» **Requirement 1**
According to the article on the MMPI-3 release, how many questions are on the test, and in what format?
» **Requirement 2**
From the article on the MMPI-3 release, repeat the passage starting with "A major goal" and going on through "for psychological assessment.".

» **Passage for review**

========================

New Release of World-Standard Psych Test for Today’s Population
The most widely used and researched test of adult psychological functioning, employed across the globe, just got a major update.
Earlier this month, the University of Minnesota Press announced the release of the Minnesota Multiphasic Personality Inventory–3 (MMPI-3), the first full revision of the assessment in over 30 years. The MMPI, born out of UMN research, is widely used by psychologists in mental health settings to help guide diagnosis and treatment planning. The test is also used to evaluate patients’ preparedness for medical procedures, inform forensic evaluations conducted in civil and criminal court cases, and to help identify high-risk employment candidates in public safety settings. The 335-question true/false test is published by U Press and distributed to qualified professionals by the clinical assessment division of global company Pearson.
Development of the MMPI-3 was led by co-authors Yossef Ben-Porath and Auke Tellegen. Ben-Porath, PhD, is a professor of psychological sciences at Kent State University and a board-certified clinical psychologist. He received his doctoral training at the University of Minnesota and has been involved in MMPI research for the past 35 years. Tellegen, PhD, is a professor emeritus of psychology in the UMN Twin Cities College of Liberal Arts. He also completed his doctoral training at the U, and has been a leading scholar in the field of personality assessment for over 50 years.
A major goal of the revision centered on the idea of ensuring that the widely used test continue to be accurate and effective, said Katie Nickerson, manager of the Press’s Test Division, whose team works with an external Test Division Advisory Board to establish the MMPI’s annual research and development priorities.
“Collecting new normative and clinical data for the MMPI-3 was a critical component of the development project,” she said. “When you have data that represent today’s population, as we now have with the MMPI-3, it makes the results salient and accurate for use in a wide variety of settings.”
The MMPI’s roots go back to 1943, when UMN clinical psychologist Starke Hathaway, PhD, and neuropsychiatrist J. Charnley McKinley, MD, created the first version of the test which, published by the Press, soon became the “gold standard” for psychological assessment.

========================

(Transcribed page contents)
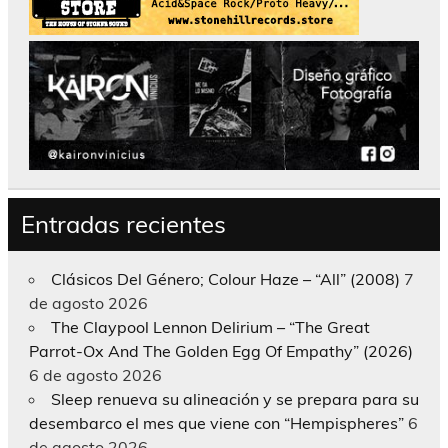
Entradas recientes
Clásicos Del Género; Colour Haze – “All” (2008)
7
de agosto 2026
The Claypool Lennon Delirium – “The Great
Parrot-Ox And The Golden Egg Of Empathy” (2026)
6 de agosto 2026
Sleep renueva su alineación y se prepara para su
desembarco el mes que viene con “Hempispheres”
6
de agosto 2026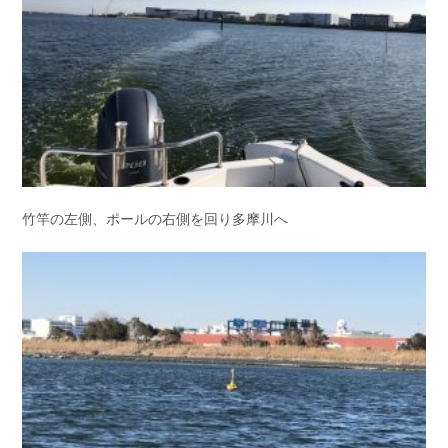
竹竿の左側、ポールの右側を回り多摩川へ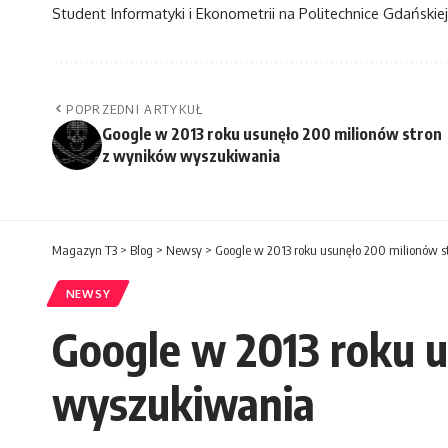
Student Informatyki i Ekonometrii na Politechnice Gdańskiej
POPRZEDNI ARTYKUŁ
Google w 2013 roku usunęło 200 milionów stron
z wyników wyszukiwania
Magazyn T3
>
Blog
>
Newsy
>
Google w 2013 roku usunęło 200 milionów 
NEWSY
Google w 2013 roku 
wyszukiwania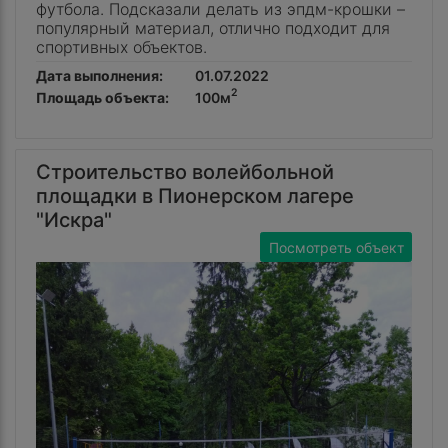
футбола. Подсказали делать из эпдм-крошки –
популярный материал, отлично подходит для
спортивных объектов.
Дата выполнения:
01.07.2022
2
Площадь объекта:
100м
Строительство волейбольной
площадки в Пионерском лагере
"Искра"
Посмотреть объект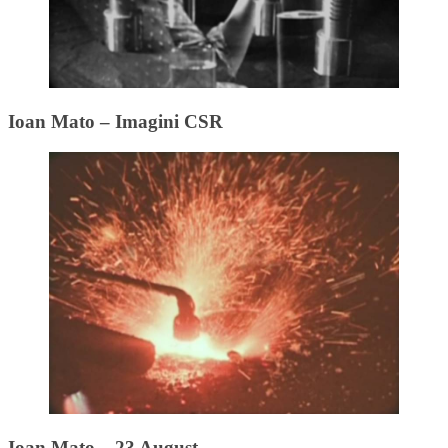
Ioan Mato – Imagini CSR
Ioan Mato – 23 August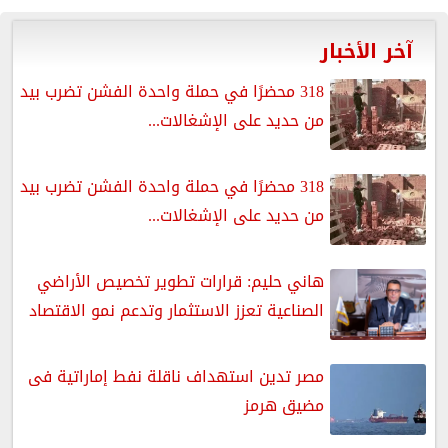
آخر الأخبار
318 محضرًا في حملة واحدة الفشن تضرب بيد
من حديد على الإشغالات...
318 محضرًا في حملة واحدة الفشن تضرب بيد
من حديد على الإشغالات...
هاني حليم: قرارات تطوير تخصيص الأراضي
الصناعية تعزز الاستثمار وتدعم نمو الاقتصاد
مصر تدين استهداف ناقلة نفط إماراتية فى
مضيق هرمز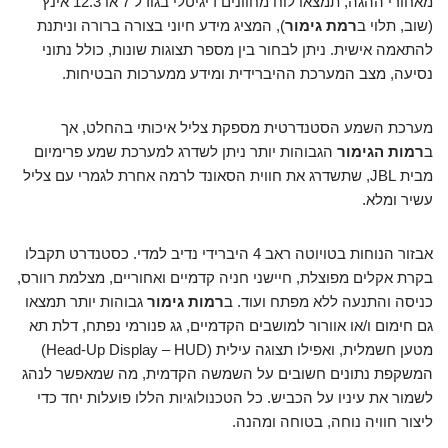
מאחורי ההגה, תמצאו לוח מחוונים דיגיטלי בגודל 7 או 12.3 אינץ'
(שוב, תלוי ב
רמת גימור
), המציג מידע חיוני בצורה ברורה וניתנת
להתאמה אישית. ניתן לבחור בין מספר תצוגות שונות, כולל נתוני
נסיעה, מצב המערכת ההיברידית ומידע ממערכות הבטיחות.
מערכת השמע הסטנדרטית מספקת צליל איכותי בהחלט, אך
ב
רמות הגימור
הגבוהות יותר ניתן לשדרג למערכת שמע פרימיום
מבית JBL, שתשדרג את חווית הסאונד לרמה אחרת לגמרי עם צליל
עשיר ומלא.
אבזור הנוחות בטויוטה ראב 4 היברידי נדיב למדי. כסטנדרט תקבלו
בקרת אקלים מפוצלת, חיישני חניה קדמיים ואחוריים, מצלמת רוורס,
כניסה והתנעה ללא מפתח ועוד. ב
רמות גימור
גבוהות יותר תמצאו
גם חימום ו/או אוורור למושבים הקדמיים, גג פנורמי נפתח, דלת תא
מטען חשמלית, ואפילו תצוגה עילית (Head-Up Display – HUD)
המשקפת נתונים חשובים על השמשה הקדמית, מה שמאפשר לנהג
לשמור את עיניו על הכביש. כל הטכנולוגיות הללו פועלות יחד כדי
ליצור חוויה נוחה, בטוחה ומהנה.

========================

» **Exercise answer 1**
The MMPI-3 has 335 true/false questions.

» **Exercise answer 2**
A major goal of the revision centered on the idea of ensuring that the widely used test continue to be accurate and effective, said Katie Nickerson, manager of the Press’s Test Division, whose team works with an external Test Division Advisory Board to establish the MMPI’s annual research and development priorities.
“Collecting new normative and clinical data for the MMPI-3 was a critical component of the development project,” she said. “When you have data that represent today’s population, as we now have with the MMPI-3, it makes the results salient and accurate for use in a wide variety of settings.”
The MMPI’s roots go back to 1943, when UMN clinical psychologist Starke Hathaway, PhD, and neuropsychiatrist J. Charnley McKinley, MD, created the first version of the test which, published by the Press, soon became the “gold standard” for psychological assessment.